Text »
Content starts
It is difficult to compare rubberwood to pinewood because rubberwood is a hardwood imported as moderately priced indoor furniture, and pinewood is a native resinous softwood made into both interior and exterior furniture and is widely available to carpenters and cabinet-makers. The qualities of the two woods vary greatly. Which wood is best depends on your taste and whether you want ready-made furniture or wood for construction and cabinet-making.

Basic Difference

The rubber tree (Hevea brasiliensis), also called parawood, Malaysian oak or white teak, is native to the Amazon basin but most of the low-end rubberwood furniture in the United States is made in China from trees grown in Malaysia and other Southeast Asian countries. You likely won't find rubberwood in a lumber yard. The major North American pine trees are white pine, sugar pine and yellow or southern pine. White pines and sugar pines grow in the northern states and Canada. Three species of yellow pines grow in the south, the loblolly, longleaf and shortleaf pines. The characteristics and quality of pinewood varies with the species and pinewood has numerous uses other than furniture.
Content ends
What to do »
1. What other names does the passage on rubberwood and pinewood give for the rubber tree? List each one.
2. Extend the passage comparing rubberwood and pinewood, starting after its final sentence.

Page-level text extractions:
Content starts
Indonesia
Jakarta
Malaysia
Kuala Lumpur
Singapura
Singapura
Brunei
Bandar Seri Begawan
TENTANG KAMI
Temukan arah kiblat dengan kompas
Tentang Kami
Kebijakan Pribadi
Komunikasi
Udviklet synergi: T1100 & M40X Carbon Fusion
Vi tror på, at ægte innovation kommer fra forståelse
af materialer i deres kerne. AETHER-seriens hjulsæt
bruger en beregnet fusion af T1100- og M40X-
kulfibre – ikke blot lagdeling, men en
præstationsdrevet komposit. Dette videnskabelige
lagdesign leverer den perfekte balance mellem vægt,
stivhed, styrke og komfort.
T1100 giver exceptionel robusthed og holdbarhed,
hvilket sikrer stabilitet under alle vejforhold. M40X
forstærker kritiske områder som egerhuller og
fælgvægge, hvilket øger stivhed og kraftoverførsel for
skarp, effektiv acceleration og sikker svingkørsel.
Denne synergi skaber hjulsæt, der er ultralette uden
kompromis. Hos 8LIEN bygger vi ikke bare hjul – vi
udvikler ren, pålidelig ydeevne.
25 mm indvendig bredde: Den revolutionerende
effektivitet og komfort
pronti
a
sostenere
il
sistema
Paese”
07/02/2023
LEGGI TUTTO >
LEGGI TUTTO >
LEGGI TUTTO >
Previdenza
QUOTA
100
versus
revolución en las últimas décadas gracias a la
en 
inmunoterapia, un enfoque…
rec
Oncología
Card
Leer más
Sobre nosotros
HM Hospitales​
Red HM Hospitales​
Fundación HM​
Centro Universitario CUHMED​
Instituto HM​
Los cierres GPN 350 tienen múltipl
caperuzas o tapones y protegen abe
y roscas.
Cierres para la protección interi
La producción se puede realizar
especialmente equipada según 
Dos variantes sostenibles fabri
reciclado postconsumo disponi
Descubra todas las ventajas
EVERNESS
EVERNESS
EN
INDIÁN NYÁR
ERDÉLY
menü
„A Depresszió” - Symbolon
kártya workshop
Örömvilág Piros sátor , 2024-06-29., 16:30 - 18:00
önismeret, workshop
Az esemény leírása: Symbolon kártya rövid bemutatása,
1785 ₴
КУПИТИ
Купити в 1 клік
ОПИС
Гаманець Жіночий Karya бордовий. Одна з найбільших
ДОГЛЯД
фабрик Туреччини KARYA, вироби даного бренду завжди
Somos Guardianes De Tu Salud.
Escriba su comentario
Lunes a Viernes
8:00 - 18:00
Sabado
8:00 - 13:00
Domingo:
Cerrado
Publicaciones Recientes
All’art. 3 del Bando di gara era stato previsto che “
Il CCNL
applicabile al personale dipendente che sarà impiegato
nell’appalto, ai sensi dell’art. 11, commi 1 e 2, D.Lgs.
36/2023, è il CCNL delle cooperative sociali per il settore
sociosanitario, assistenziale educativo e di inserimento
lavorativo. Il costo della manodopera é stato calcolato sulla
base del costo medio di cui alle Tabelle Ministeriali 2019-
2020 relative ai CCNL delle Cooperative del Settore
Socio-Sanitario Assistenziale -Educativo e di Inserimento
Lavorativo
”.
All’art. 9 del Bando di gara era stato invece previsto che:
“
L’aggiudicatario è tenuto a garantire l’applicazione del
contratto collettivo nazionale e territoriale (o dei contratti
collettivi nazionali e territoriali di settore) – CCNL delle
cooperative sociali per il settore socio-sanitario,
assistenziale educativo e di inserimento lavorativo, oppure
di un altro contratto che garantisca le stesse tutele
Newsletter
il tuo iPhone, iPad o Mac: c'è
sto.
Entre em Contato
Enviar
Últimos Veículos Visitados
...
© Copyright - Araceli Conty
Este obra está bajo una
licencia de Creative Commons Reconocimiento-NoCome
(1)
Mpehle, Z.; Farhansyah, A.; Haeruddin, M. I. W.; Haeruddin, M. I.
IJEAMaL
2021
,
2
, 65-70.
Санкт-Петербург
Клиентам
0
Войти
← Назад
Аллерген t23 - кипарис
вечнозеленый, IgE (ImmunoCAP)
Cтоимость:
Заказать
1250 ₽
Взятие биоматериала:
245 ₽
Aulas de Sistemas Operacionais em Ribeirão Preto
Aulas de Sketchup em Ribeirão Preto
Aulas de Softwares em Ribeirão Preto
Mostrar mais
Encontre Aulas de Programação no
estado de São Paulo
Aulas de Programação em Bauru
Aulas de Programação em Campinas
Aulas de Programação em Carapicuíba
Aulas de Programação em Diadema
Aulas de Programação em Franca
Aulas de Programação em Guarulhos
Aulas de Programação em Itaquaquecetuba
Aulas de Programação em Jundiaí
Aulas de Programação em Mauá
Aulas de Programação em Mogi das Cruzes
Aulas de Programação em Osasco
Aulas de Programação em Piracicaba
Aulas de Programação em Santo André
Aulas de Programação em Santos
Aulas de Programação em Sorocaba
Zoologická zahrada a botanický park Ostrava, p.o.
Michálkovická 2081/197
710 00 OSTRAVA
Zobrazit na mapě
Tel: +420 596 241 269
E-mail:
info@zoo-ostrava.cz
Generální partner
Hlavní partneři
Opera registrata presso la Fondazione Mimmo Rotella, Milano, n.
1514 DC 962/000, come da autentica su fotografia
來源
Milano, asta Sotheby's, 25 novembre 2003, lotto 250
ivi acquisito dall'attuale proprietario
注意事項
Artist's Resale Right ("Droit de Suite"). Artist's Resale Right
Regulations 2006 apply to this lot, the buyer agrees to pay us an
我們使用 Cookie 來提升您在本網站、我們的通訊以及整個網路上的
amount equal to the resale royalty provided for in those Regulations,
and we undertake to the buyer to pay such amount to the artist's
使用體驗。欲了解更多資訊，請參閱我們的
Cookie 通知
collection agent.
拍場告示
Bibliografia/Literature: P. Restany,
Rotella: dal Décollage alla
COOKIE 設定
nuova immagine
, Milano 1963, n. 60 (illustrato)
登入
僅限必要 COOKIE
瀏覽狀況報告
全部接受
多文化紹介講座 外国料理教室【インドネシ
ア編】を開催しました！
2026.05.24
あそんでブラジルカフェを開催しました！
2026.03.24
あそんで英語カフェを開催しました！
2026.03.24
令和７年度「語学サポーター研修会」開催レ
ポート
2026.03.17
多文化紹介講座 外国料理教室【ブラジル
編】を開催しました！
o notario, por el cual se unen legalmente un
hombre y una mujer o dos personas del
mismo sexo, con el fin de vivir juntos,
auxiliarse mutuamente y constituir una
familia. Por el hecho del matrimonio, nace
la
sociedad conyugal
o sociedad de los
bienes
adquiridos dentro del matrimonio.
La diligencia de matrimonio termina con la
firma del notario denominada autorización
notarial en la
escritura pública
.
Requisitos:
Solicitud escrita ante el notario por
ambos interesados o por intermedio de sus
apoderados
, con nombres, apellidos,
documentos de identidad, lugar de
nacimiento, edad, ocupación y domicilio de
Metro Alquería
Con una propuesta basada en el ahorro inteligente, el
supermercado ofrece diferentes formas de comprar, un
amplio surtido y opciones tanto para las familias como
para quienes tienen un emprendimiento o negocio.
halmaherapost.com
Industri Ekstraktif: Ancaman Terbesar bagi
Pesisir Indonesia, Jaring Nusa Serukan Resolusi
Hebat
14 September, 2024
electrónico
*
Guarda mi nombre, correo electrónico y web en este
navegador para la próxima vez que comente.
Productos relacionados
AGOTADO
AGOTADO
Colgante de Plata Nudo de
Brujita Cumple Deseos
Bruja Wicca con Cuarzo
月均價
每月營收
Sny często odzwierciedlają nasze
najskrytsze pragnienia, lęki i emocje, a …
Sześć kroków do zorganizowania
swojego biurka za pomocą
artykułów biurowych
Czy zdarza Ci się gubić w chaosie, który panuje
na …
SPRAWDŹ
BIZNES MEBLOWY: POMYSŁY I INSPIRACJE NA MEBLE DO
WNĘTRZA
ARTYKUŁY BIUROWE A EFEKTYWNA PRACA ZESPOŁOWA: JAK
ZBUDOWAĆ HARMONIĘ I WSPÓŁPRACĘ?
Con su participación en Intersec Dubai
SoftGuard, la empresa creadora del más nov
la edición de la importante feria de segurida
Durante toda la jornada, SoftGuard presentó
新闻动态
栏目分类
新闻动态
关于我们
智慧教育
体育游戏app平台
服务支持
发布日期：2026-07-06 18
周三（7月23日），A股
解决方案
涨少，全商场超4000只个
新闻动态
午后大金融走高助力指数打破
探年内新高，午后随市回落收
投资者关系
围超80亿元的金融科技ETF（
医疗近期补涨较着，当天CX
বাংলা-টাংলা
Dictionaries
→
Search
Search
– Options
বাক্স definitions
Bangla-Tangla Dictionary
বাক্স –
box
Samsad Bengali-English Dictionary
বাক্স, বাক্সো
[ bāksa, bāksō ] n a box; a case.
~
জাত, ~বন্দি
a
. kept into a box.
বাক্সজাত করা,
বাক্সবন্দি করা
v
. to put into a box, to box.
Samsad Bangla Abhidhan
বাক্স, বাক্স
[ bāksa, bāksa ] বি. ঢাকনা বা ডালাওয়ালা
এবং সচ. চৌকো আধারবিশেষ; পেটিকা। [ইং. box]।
Content ends
Expected responses »
1. parawood, Malaysian oak, white teak

2.
Wood Description

Light-colored rubberwood is a hardwood with a coarse grain that is as dense as ash or maple. It is dried under pressure to prevent it from warping. Rubberwood furniture usually has glued finger-joints, so called because they resemble interlocking fingers. White pine is pale yellow to white and knotty. Shortleaf pine is white to reddish brown with medium-sized rings. Longleaf pine is hard, heavy, full of resin and has uniform, narrow rings. Yellowish to reddish-brown loblolly pine is hard and strong with broad rings. Pinewood with few knots or small knots is more expensive.

Uses

Rubberwood is made into furniture, cutting boards and toys. It does not weather well and it is not good for outdoor furniture. Widely available and relatively inexpensive white pine is used to make furniture, cabinets, floors and wall panels. White pine with small knots is often used to reproduce early American colonial furniture. Sugar pine, similar to yellow pine, is used for both interior and exterior construction as well as for boat decks and outdoor furniture. Southern pine is made is used for both exterior and interior building and to make cabinets and furniture for decks, children's rooms and vacation cabins.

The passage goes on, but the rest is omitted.